Una delle più emblematiche è che Trump venderà, per centomila dollari mensili, una specie di abbonamento per avere in anticipo i suoi post su Truth (il social di sua proprietà) e così decidere se vale la pena diversificare il proprio portafoglio finanziario, alla luce dei possibili movimenti a Wall Street che le sue parole potrebbero innescare. In Italia un comportamento simile si chiama insider trading, cioè “abuso di informazioni privilegiate”, una pratica illegale che consiste nel comprare o vendere strumenti finanziari sfruttando informazioni riservate.

Un’altra notizia di questi giorni è che alle truppe degli Stati Uniti d’America verrà fatto uno screening del testosterone. E chi non ne possiede abbastanza, vuoi per età vuoi per insufficienza naturale, potrà giovarsi di una “terapia sostitutiva”. Lo ha annunciato il segretario della Guerra, Pete Hegseth, un maschio bianco di estrema destra, con nostalgia delle Crociate e tatuaggi da guerriero: un fucile, una croce di Gerusalemme, la scritta “Deus vult”, “Dio lo vuole”. Potrebbe sembrare una boutade, ma proviene dal capo del più potente esercito del mondo. Verrà messa in atto per evitare allentamenti della virilità guerriera. Darà finalmente applicazione politica ai vecchi discorsi da Bar Sport sulle “squadre senza attributi” che poi perdono le partite, perché non sanno intimorire i calciatori avversari. Non che all’Argentina sia servito molto, ma almeno in finale ai mondiali di calcio c’è arrivata!

Pete Hegseth arm tattoos

La possibilità che al potere ci siano personaggi come Hegseth ci dice come stia terminando una lunga fase storica. Quella in cui abbiamo sperimentato che, nel bene o nel male, il mondo va avanti e l’umanità procede lungo il suo cammino di civilizzazione. Oggi, per la strada, nei bar, sui social media vediamo che abbiamo fatto qualche passo indietro sulla strada della evoluzione umana, iniziata ai tempi di Homo Sapiens e Uomo di Neanderthal. Dal passato ritorna Fred dei Flinstone che urlava: “Wilma, dammi la clava!”, cartone animato che furoreggiava negli anni ’60 – ’70.

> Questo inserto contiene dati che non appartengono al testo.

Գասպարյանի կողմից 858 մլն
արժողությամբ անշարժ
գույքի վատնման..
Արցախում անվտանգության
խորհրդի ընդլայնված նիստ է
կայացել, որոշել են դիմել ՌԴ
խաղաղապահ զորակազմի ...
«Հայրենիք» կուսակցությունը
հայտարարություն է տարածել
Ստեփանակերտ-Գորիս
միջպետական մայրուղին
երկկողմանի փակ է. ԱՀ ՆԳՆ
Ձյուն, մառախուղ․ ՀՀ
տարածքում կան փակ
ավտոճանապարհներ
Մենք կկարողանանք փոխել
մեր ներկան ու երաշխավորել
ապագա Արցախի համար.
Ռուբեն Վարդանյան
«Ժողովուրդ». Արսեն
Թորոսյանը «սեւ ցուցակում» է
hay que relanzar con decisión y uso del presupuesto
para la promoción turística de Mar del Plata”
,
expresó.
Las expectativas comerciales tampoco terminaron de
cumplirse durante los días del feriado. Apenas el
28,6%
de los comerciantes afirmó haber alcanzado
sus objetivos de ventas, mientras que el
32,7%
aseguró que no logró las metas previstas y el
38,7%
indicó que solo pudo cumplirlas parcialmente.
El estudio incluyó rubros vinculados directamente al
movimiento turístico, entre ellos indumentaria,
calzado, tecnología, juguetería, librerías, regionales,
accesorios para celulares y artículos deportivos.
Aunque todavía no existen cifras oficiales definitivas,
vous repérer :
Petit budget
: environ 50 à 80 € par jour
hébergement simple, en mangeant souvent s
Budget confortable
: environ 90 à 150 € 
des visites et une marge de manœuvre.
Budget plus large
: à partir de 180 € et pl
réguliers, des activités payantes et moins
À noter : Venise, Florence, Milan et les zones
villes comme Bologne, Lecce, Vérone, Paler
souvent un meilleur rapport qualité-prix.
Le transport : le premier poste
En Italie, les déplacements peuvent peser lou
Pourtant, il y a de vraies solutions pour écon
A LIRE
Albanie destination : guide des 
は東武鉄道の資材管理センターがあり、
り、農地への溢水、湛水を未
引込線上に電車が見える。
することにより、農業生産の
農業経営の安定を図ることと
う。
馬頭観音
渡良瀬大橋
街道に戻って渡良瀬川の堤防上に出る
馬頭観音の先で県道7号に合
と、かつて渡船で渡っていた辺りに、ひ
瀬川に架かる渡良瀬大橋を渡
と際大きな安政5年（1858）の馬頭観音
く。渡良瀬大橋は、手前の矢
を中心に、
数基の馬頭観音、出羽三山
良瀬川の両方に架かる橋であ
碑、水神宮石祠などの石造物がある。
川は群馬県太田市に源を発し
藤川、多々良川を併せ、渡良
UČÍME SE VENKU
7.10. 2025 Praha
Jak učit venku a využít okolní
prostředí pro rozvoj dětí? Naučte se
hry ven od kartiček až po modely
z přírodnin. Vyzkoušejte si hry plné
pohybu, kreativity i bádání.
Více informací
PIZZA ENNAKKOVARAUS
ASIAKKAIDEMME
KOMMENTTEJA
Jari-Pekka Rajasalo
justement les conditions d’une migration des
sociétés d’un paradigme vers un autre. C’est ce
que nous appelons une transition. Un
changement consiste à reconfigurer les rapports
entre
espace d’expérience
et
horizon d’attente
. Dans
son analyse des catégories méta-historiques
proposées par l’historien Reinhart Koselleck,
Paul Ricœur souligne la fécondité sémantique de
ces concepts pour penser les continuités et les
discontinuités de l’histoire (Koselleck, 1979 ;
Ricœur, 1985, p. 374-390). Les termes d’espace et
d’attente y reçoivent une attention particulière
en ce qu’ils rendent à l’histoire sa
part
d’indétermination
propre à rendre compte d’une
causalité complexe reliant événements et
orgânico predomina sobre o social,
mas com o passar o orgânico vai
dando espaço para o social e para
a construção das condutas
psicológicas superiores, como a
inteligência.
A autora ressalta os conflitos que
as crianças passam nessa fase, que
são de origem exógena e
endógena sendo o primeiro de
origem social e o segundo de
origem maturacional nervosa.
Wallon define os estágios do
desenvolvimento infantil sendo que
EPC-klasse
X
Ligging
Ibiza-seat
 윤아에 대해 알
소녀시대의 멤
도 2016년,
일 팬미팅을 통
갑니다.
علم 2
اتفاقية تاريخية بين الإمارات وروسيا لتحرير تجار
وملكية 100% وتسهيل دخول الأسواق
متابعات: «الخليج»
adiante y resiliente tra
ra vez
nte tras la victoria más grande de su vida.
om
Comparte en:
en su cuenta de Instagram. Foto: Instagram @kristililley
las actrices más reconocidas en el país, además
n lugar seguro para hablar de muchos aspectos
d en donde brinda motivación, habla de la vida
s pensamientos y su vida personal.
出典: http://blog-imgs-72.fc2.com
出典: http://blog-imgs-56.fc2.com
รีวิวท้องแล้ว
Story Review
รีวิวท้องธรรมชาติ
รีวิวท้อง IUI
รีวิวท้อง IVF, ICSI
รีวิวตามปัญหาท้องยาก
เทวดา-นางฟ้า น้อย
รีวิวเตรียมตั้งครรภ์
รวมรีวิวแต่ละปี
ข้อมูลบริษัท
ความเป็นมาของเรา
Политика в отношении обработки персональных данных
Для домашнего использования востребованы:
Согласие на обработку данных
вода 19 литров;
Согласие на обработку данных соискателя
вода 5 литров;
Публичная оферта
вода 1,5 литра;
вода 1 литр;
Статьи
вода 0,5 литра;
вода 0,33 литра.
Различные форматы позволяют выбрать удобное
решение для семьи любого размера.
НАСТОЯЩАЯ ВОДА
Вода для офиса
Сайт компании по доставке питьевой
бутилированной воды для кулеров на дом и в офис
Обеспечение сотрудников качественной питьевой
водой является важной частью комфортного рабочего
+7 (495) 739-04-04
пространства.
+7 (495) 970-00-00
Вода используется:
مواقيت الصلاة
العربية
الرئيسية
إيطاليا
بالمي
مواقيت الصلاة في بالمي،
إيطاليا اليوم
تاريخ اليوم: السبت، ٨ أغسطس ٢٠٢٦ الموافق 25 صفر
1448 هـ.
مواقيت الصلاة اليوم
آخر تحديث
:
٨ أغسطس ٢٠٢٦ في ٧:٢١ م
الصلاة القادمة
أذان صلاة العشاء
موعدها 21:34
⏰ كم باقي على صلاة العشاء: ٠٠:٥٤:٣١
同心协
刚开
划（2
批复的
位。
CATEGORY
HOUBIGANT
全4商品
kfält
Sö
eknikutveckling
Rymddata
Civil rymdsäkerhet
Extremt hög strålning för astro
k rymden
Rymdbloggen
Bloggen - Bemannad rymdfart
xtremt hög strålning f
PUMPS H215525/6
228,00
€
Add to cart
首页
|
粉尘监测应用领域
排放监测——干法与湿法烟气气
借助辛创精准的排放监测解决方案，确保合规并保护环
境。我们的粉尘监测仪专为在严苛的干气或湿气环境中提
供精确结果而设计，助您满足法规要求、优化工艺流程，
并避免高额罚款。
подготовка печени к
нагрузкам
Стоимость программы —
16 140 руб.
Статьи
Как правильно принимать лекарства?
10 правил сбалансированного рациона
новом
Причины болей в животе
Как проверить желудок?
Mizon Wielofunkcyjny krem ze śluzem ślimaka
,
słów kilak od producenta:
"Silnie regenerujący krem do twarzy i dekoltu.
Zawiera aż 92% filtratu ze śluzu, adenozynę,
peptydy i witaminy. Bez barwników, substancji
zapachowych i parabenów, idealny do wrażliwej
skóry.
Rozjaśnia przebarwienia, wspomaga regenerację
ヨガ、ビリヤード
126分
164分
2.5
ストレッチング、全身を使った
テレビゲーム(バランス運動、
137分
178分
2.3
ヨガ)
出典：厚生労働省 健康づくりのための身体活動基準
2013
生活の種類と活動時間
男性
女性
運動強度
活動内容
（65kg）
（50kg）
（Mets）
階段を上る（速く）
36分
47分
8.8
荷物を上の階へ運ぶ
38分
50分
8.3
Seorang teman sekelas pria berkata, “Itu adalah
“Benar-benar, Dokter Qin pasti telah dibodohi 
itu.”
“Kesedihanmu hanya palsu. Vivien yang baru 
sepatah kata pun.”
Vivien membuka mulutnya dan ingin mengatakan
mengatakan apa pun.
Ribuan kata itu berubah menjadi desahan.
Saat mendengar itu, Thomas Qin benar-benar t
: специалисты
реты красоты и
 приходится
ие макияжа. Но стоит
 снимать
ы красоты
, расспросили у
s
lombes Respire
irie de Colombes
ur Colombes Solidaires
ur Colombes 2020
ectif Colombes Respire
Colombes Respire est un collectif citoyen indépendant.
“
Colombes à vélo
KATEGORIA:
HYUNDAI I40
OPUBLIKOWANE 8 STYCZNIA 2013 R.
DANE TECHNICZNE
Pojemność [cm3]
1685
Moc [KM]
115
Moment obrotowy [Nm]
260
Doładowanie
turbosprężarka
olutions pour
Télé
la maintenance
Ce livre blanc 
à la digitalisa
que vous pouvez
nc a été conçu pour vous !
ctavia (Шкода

Una sola triste riflessione. Nell’attuale conflitto tra Stati Uniti e Iran chi guida le scelte quotidiane di vita o di morte intreccia un ordine religioso, perfettamente sovrapposto al potere politico. Alla Casa Bianca abbiamo visto i pastori evangelici pregare perché Dio guidi la mano di Trump e in Iran il capo supremo è la guida religiosa. A noi, fortunatamente, rimane Leone XIV e la sua “pace disarmata e disarmante”.

Tiziano Conti

Foto Wikipedia by Pete Hegseth – su flickr.com (ritratto); Foto Wikipedia by Gage Skidmore from Surprise, AZ, United States of America (tatuaggi)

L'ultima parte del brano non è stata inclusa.